Park Gun-woo

Personal information
- Nationality: South Korea
- Born: 31 March 1981 (age 45) Seoul, South Korea
- Height: 1.74 m (5 ft 9 in)
- Weight: 64 kg (141 lb)

Sailing career
- Sport: Sailing
- Club: Busan Match Team
- Class(es): Dinghy, match race

Medal record
Men's sailing
Representing South Korea
Asian Games
| Bronze medal – third place | 2010 Guangzhou | Match racing |
| Silver medal – second place | 2014 Incheon | Match racing |

= Park Gun-woo (sailor) =

South Korean sailor

Park Gun-woo (박건우, also known as Park Geon-wu, born 31 March 1981 in Seoul) is a South Korean sailor, who specialized in two-person dinghy (470) and open match racing classes. He claimed a bronze medal, as a member of the South Korean sailing team, in match racing at the 2010 Asian Games, and later represented South Korea at the 2012 Summer Olympics. As of September 2013, Park is ranked no. 134 in the world for two-person dinghy class by the International Sailing Federation.

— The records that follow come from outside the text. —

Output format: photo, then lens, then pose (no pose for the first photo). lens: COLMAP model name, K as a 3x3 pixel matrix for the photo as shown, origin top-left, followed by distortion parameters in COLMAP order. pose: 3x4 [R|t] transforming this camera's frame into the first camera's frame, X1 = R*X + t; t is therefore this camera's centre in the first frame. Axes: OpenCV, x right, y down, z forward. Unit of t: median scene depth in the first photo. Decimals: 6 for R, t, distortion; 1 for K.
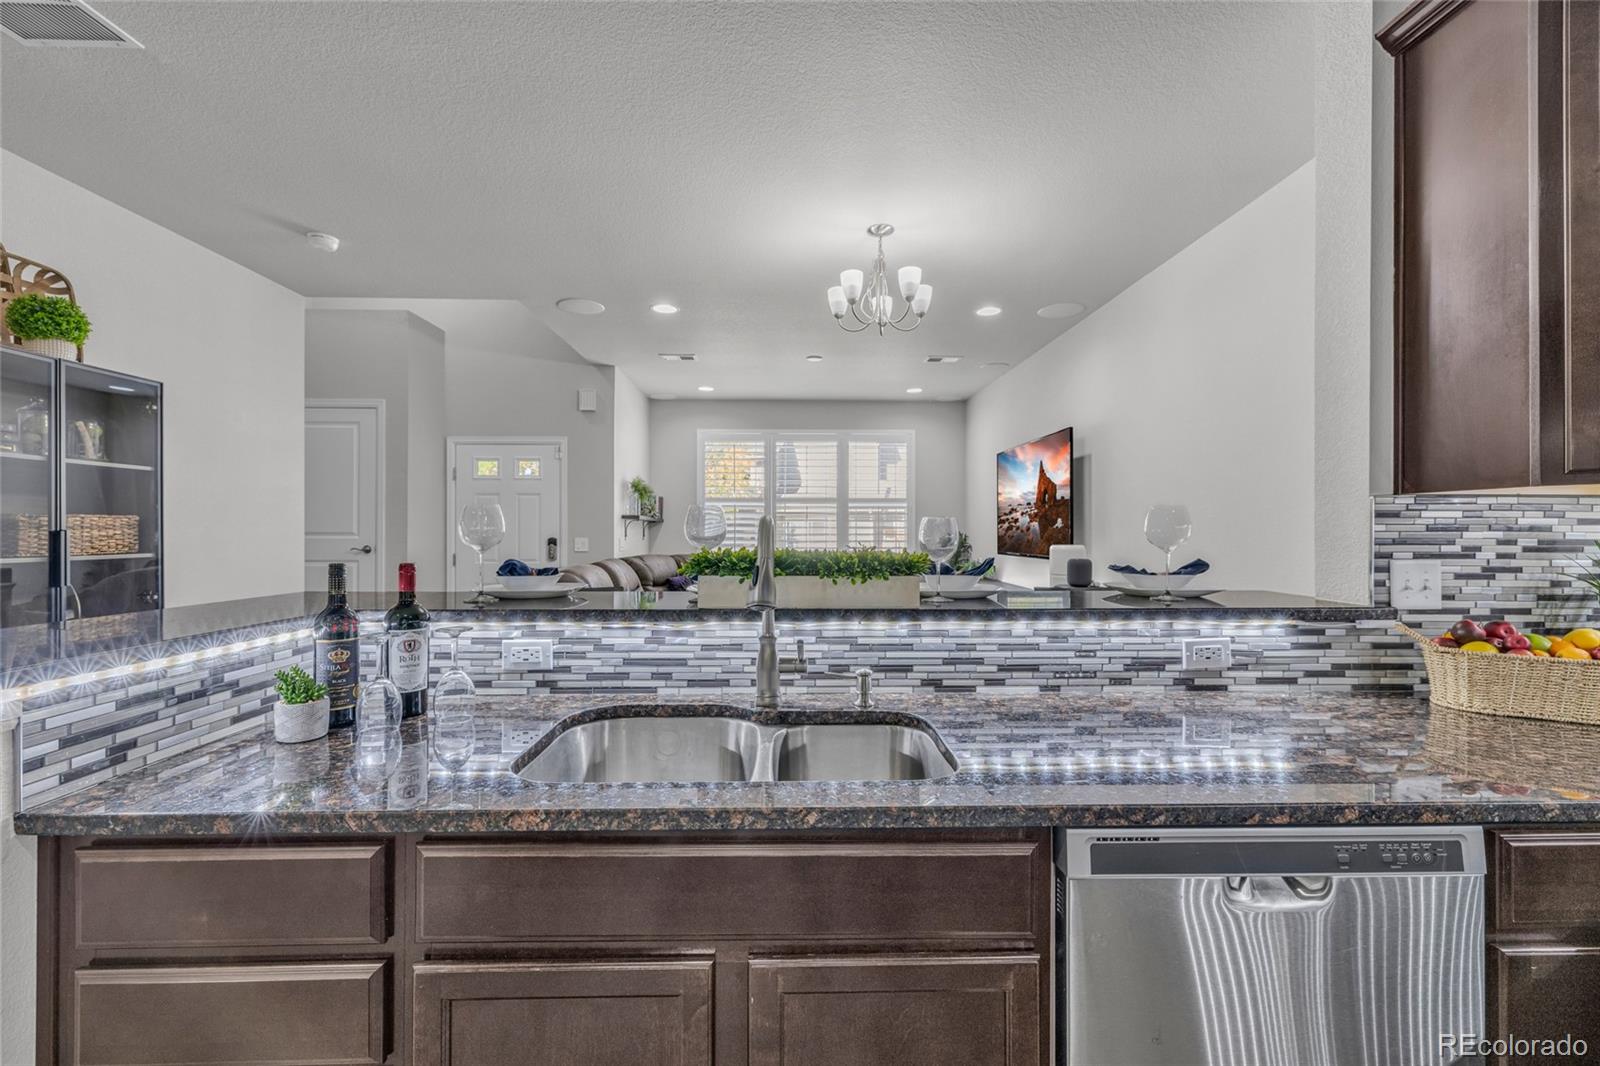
lens RADIAL K [[672.3, 0, 796.2], [0, 672.3, 528.5], [0, 0, 1]] dist [-0.001370, 0.000810]
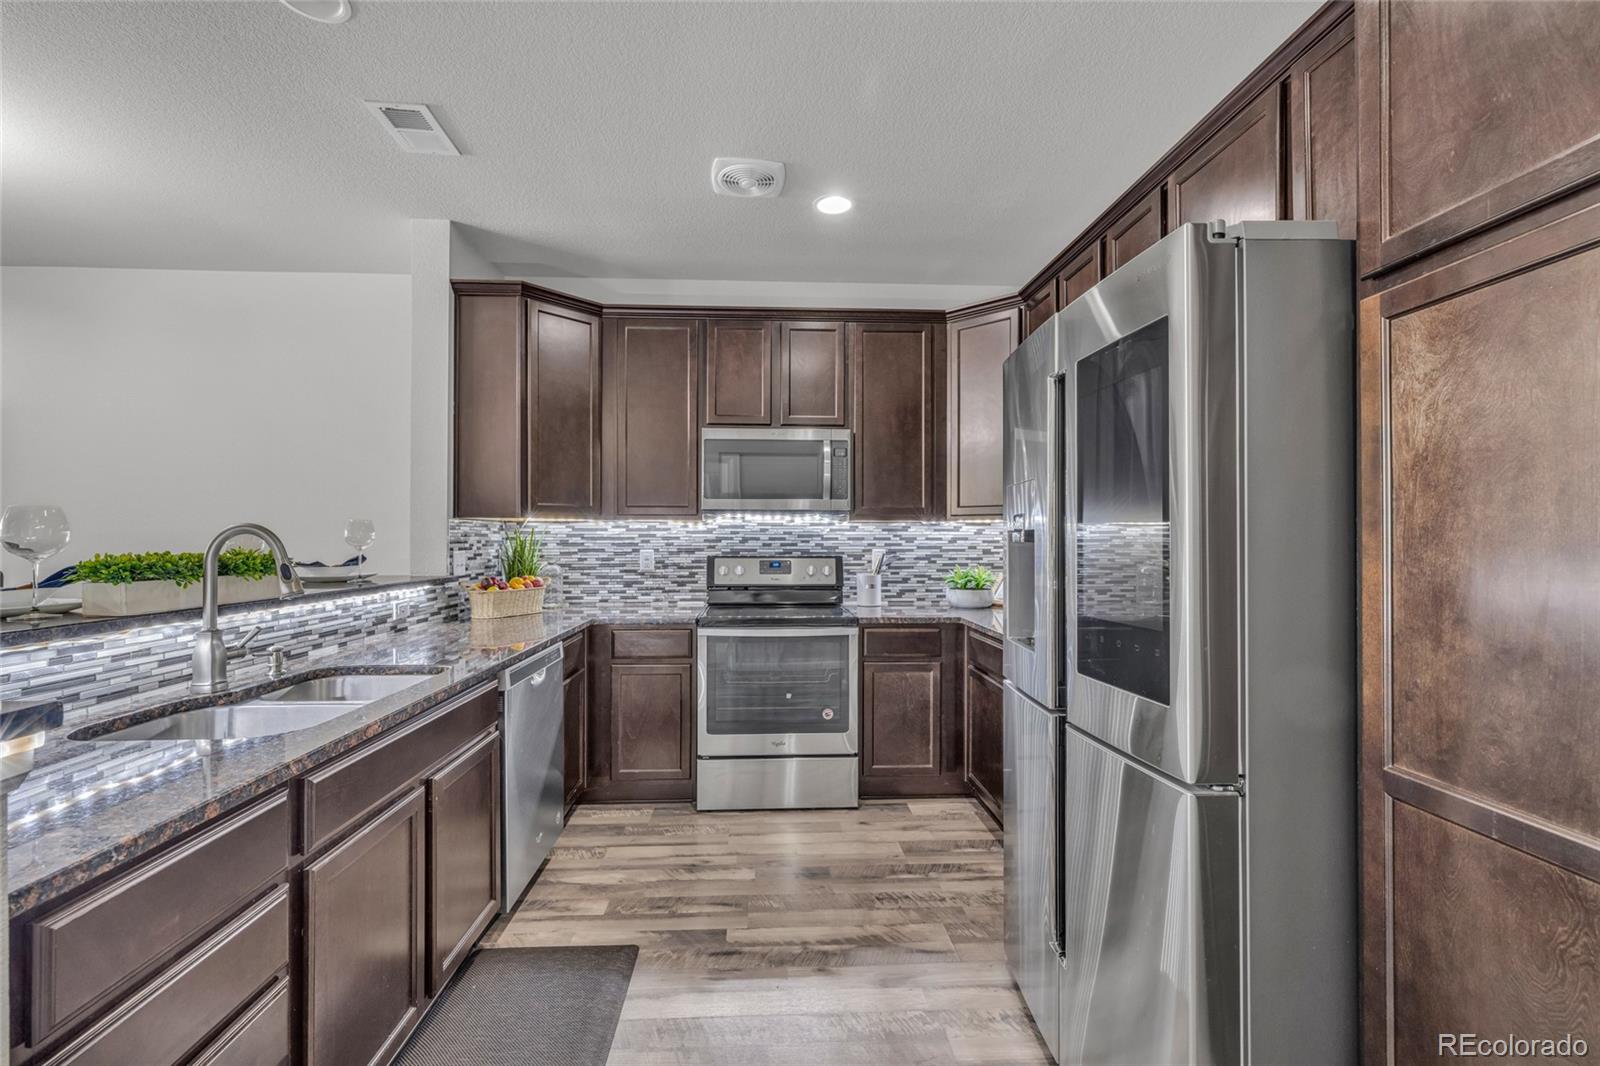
lens RADIAL K [[700.7, 0, 795.6], [0, 700.7, 535.5], [0, 0, 1]] dist [0.021030, 0.000082]
pose [[-0.024082, 0.001404, 0.999709, -1.177652], [-0.002308, 0.999996, -0.001460, 0.001341], [-0.999707, -0.002343, -0.024079, 0.055296]]
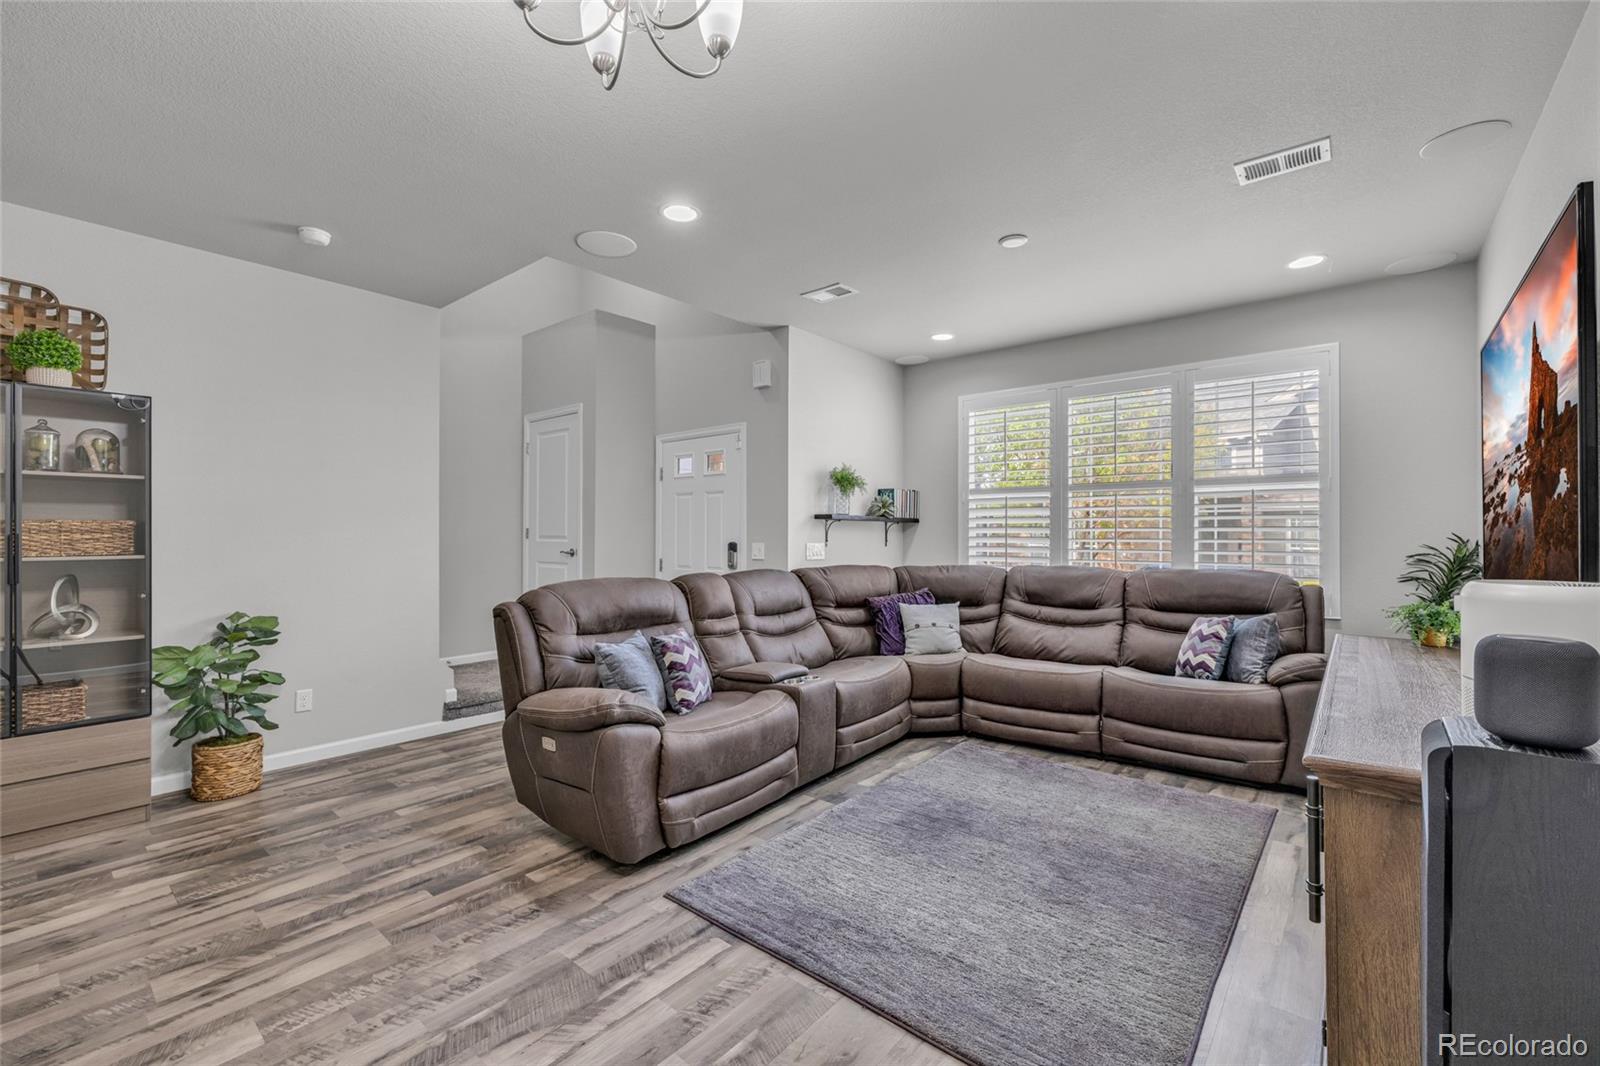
lens RADIAL K [[672.3, 0, 809.5], [0, 672.3, 525.6], [0, 0, 1]] dist [-0.001370, 0.000810]
pose [[0.754164, -0.008734, -0.656628, 0.989833], [0.003034, 0.999947, -0.009816, 0.003177], [0.656679, 0.005411, 0.754150, 1.569096]]
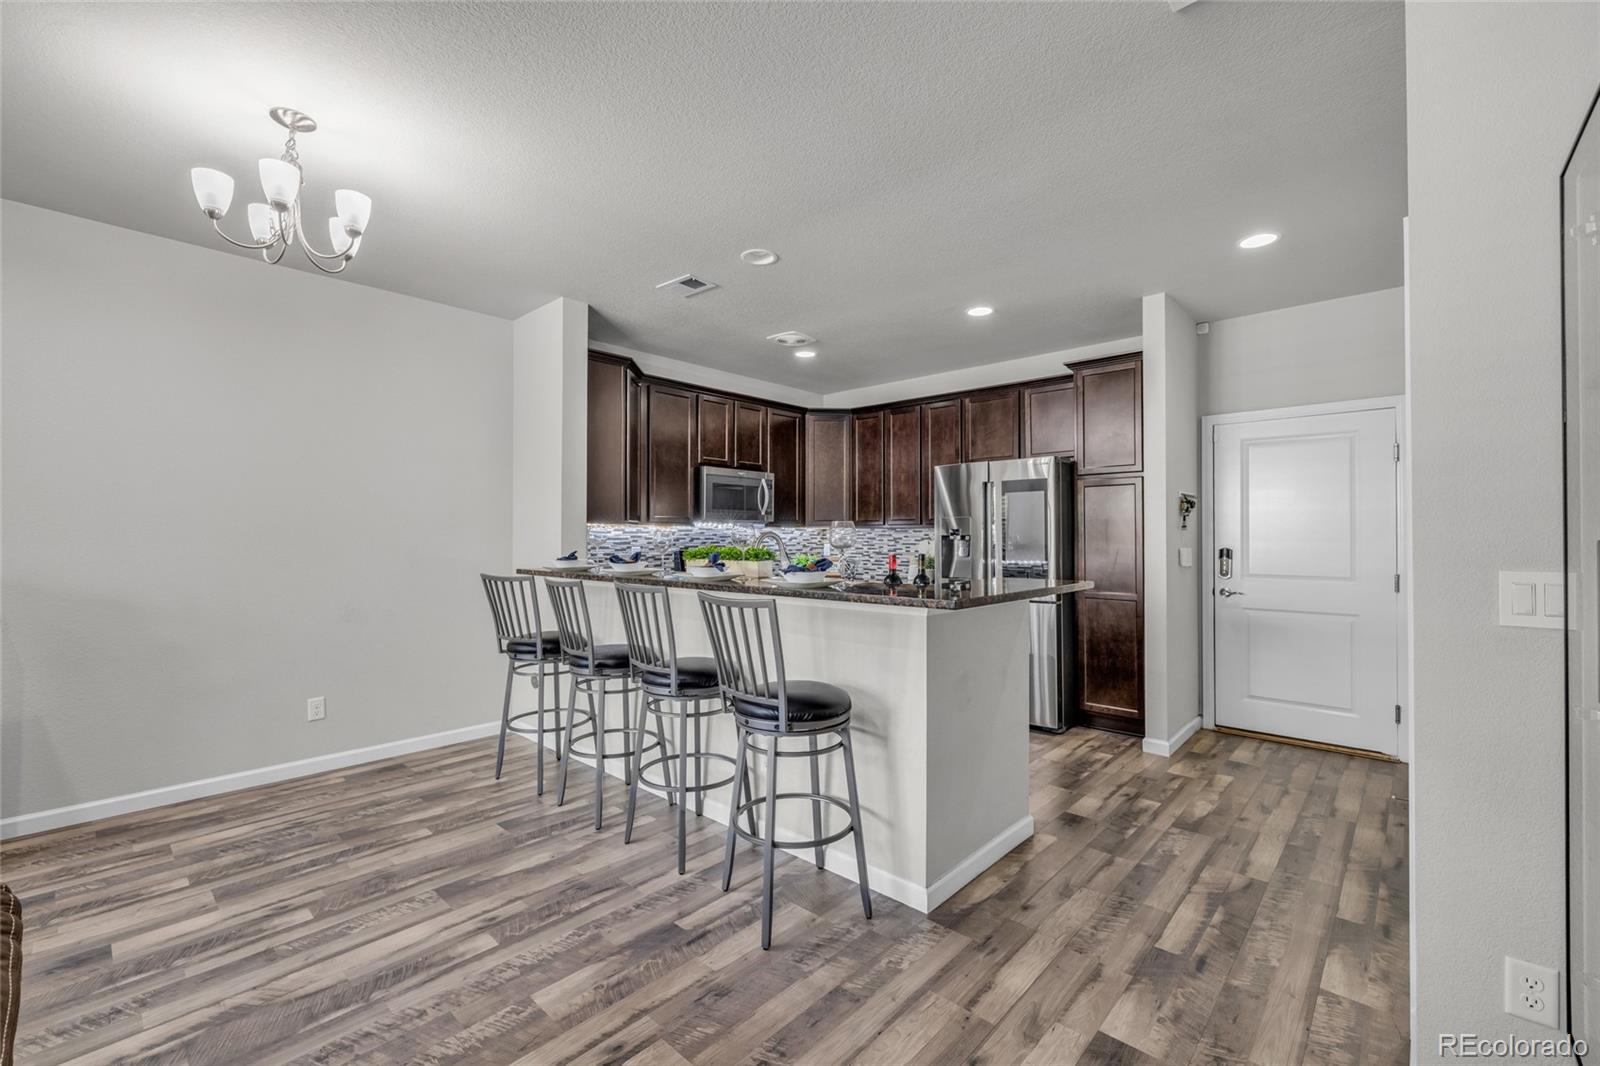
lens RADIAL K [[672.3, 0, 796.9], [0, 672.3, 529.1], [0, 0, 1]] dist [-0.001370, 0.000810]
pose [[-0.718173, 0.007204, 0.695828, -1.528066], [-0.002442, 0.999914, -0.012873, 0.004525], [-0.695861, -0.010944, -0.718093, 2.338323]]
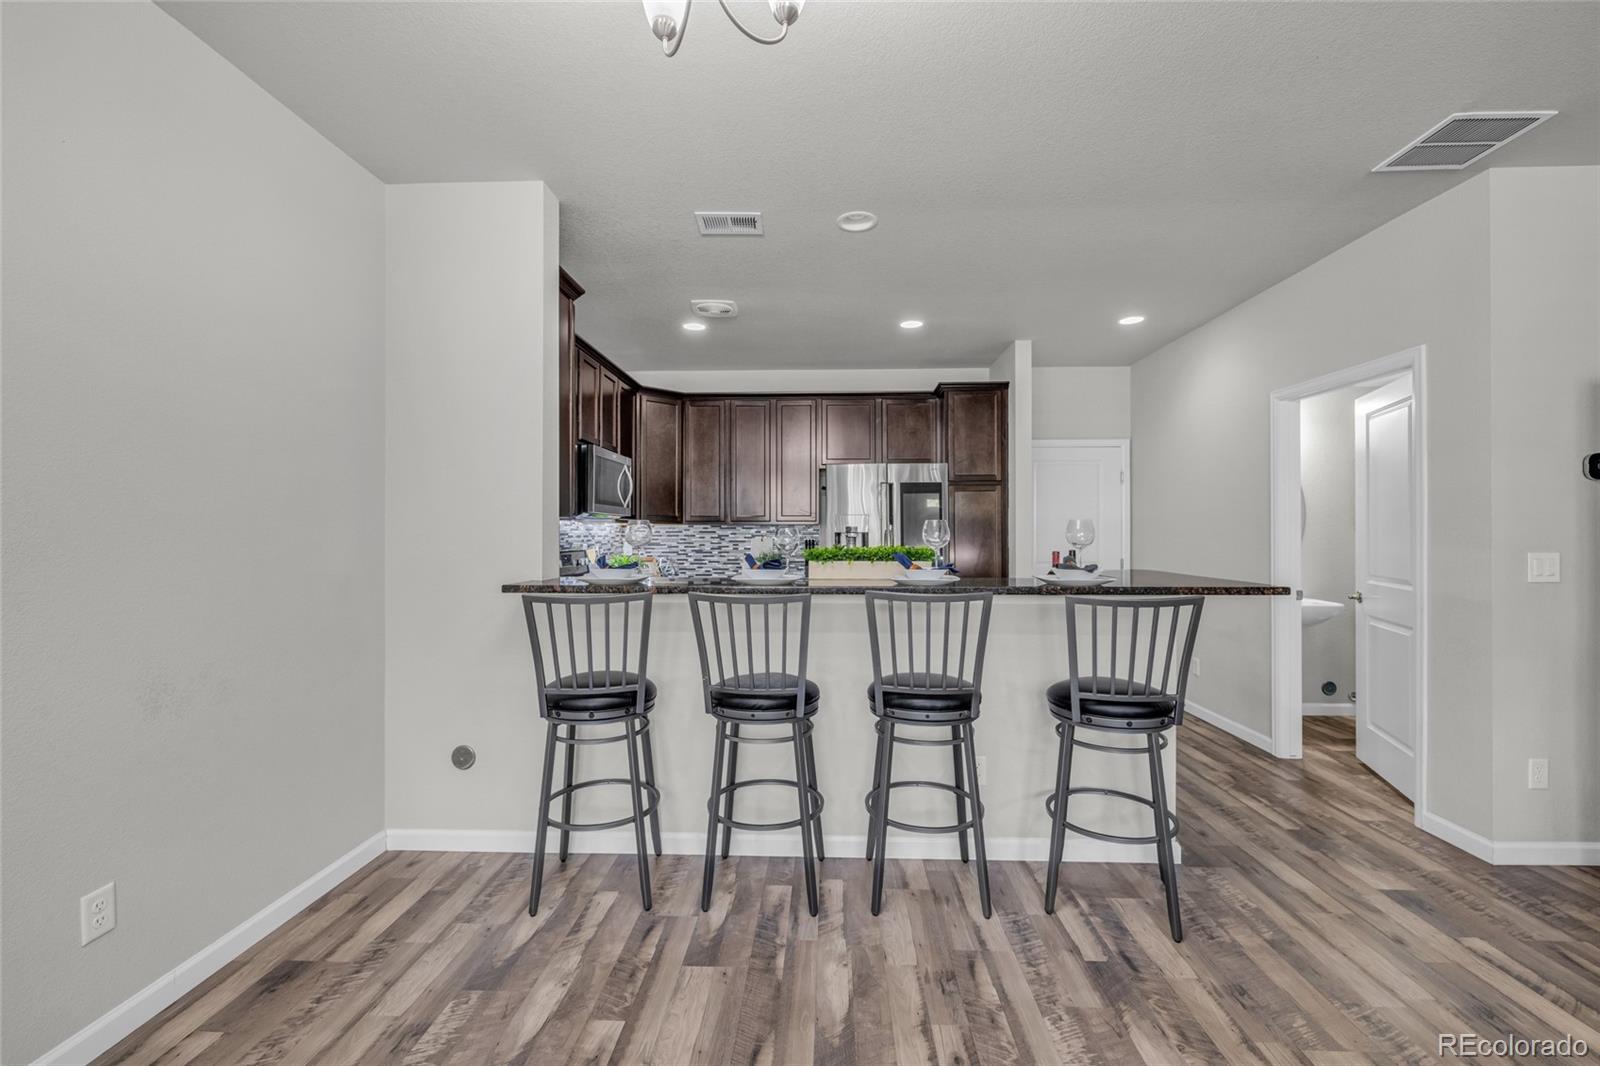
lens RADIAL K [[672.3, 0, 805.9], [0, 672.3, 531.7], [0, 0, 1]] dist [-0.001370, 0.000810]
pose [[-0.998023, 0.000322, 0.062849, 0.090642], [0.000040, 0.999990, -0.004477, 0.002253], [-0.062850, -0.004466, -0.998013, 2.807492]]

Park made his official debut at the 2010 Asian Games in Guangzhou, where he captured a bronze medal for the South Korean team in a match duel against the host nation China with a scintillating record of 3–1.

At the 2012 Summer Olympics in London, Park competed as a boat skipper in the men's 470 class by receiving a berth from the World Championships in Barcelona, Spain. Teaming with his crew member and partner Cho Sung-Min in the opening series, Park pulled off a twenty-second-place finish in a fleet of twenty-seven boats with an accumulated net score of 169 points.